Revenues rose at Irish hotel group Dalata by almost 30 per cent to €290.5 million in 2016, as the group's expanding portfolio benefited from strong demand.
In the year to December 31st, 2016 revenues at the group, which owns or operates 41 hotels with some 8,000 bedrooms across Ireland, Northern Ireland and the UK, rose by 28.8 per cent to €290.6 million, while adjusted earnings (EBITDA) increased by 35.9 per cent to €85.1 million, and adjusted diluted earnings per share rose to 26.58 cents from 24.76 cents previously.
Pre-tax profits rose by 55 per cent to €44.1 million, as the group revalued its property portfolio upwards to €66.6 million. The group’s Dublin-based hotels outperformed the market with RevPAR growth of 19.9 per cent versus city 16.1 per cent, while the group reported an occupancy rate of 82.1 per cent for 2016, up from 80.2 per cent in 2015. The group’s average room rate rose to €97.6, up from €87 in 2015.
The group added about seven hotels and about 1,600 rooms to the business in 2016, and has locked in a growth pipeline of 1,200 new hotel rooms which will come into operation during 2018.

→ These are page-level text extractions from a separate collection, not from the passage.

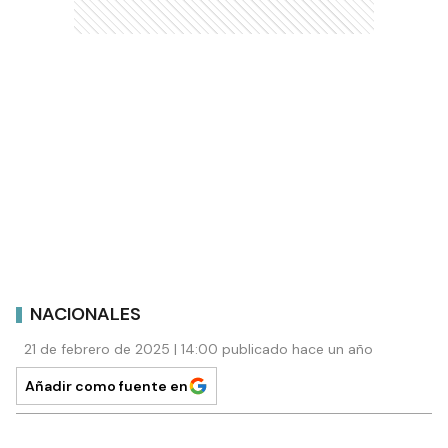
NACIONALES
21 de febrero de 2025 | 14:00 publicado hace un año
Añadir como fuente en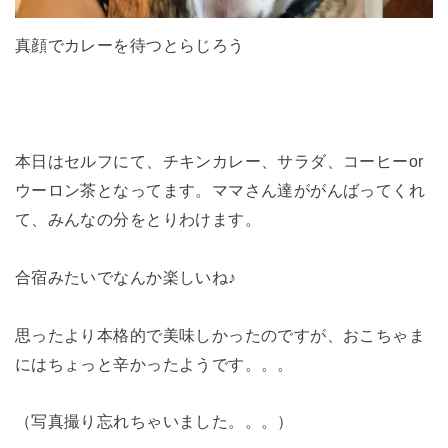
真顔でカレーを待つとらじろう
本日はセルフにて、チキンカレー、サラダ、コーヒーor
ウーロン茶となってます。ママさん達ががんばってくれ
て、みんなの分をとりわけます。
合宿みたいでなんか楽しいね♪
思ったより本格的で美味しかったのですが、おこちゃま
にはちょっと辛かったようです。。。
（写真撮り忘れちゃいました。。。）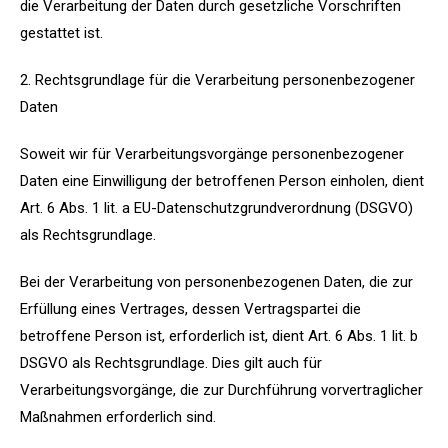
die Verarbeitung der Daten durch gesetzliche Vorschriften
gestattet ist.
2. Rechtsgrundlage für die Verarbeitung personenbezogener
Daten
Soweit wir für Verarbeitungsvorgänge personenbezogener
Daten eine Einwilligung der betroffenen Person einholen, dient
Art. 6 Abs. 1 lit. a EU-Datenschutzgrundverordnung (DSGVO)
als Rechtsgrundlage.
Bei der Verarbeitung von personenbezogenen Daten, die zur
Erfüllung eines Vertrages, dessen Vertragspartei die
betroffene Person ist, erforderlich ist, dient Art. 6 Abs. 1 lit. b
DSGVO als Rechtsgrundlage. Dies gilt auch für
Verarbeitungsvorgänge, die zur Durchführung vorvertraglicher
Maßnahmen erforderlich sind.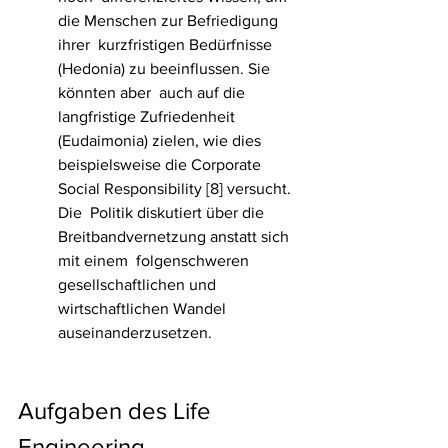
die Menschen zur Befriedigung 
ihrer  kurzfristigen Bedürfnisse 
(Hedonia) zu beeinflussen. Sie 
könnten aber  auch auf die 
langfristige Zufriedenheit 
(Eudaimonia) zielen, wie dies  
beispielsweise die Corporate 
Social Responsibility [8] versucht. 
Die  Politik diskutiert über die 
Breitbandvernetzung anstatt sich 
mit einem  folgenschweren 
gesellschaftlichen und 
wirtschaftlichen Wandel  
auseinanderzusetzen.
Aufgaben des Life 
Engineering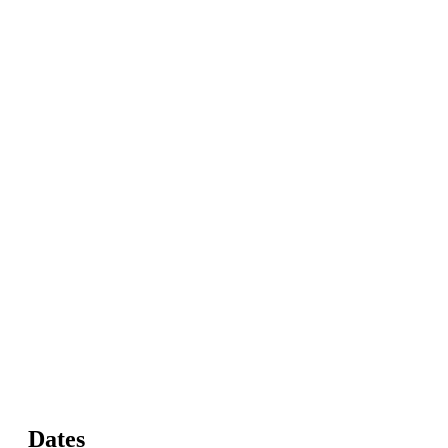
Dates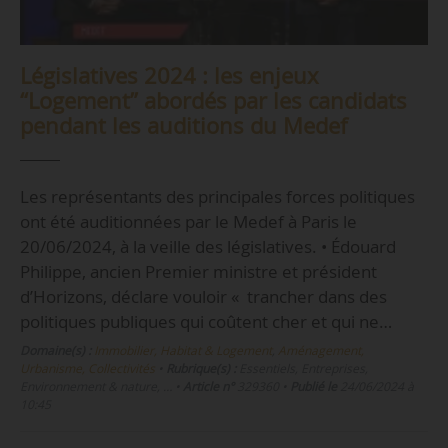
Législatives 2024 : les enjeux
“Logement” abordés par les candidats
pendant les auditions du Medef
Les représentants des principales forces politiques
ont été auditionnées par le Medef à Paris le
20/06/2024, à la veille des législatives. • Édouard
Philippe, ancien Premier ministre et président
d’Horizons, déclare vouloir « trancher dans des
politiques publiques qui coûtent cher et qui ne…
Domaine(s) :
Immobilier, Habitat & Logement
,
Aménagement,
Urbanisme, Collectivités
•
Rubrique(s) :
Essentiels, Entreprises,
Environnement & nature, …
•
Article n°
329360
•
Publié le
24/06/2024 à
10:45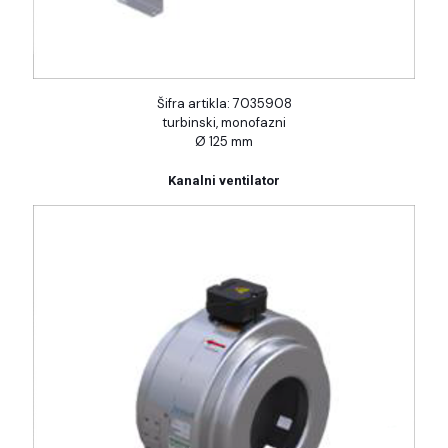
Šifra artikla: 7035908
turbinski, monofazni
Ø 125 mm
Kanalni ventilator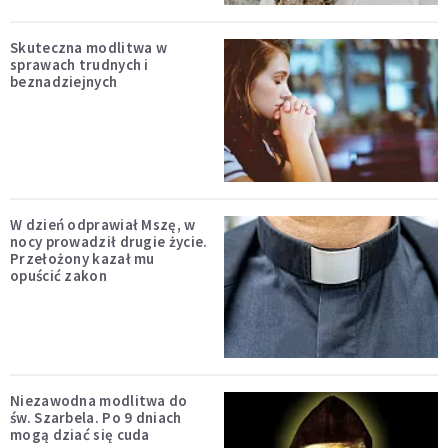
Skuteczna modlitwa w
sprawach trudnych i
beznadziejnych
W dzień odprawiał Mszę, w
nocy prowadził drugie życie.
Przełożony kazał mu
opuścić zakon
Niezawodna modlitwa do
św. Szarbela. Po 9 dniach
mogą dziać się cuda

So far in 2017, trading has been “marginally ahead” of expectations, the group said.“Prospects remain positive for all the markets we operate in,” Dalata said.
Looking to the year ahead, Pat McCann, chief executive, said: “We will continue to focus on improving returns from our current portfolio. We also intend to expand our hotel portfolio, particularly in the UK, seeking new or existing hotel opportunities which match our investment criteria.”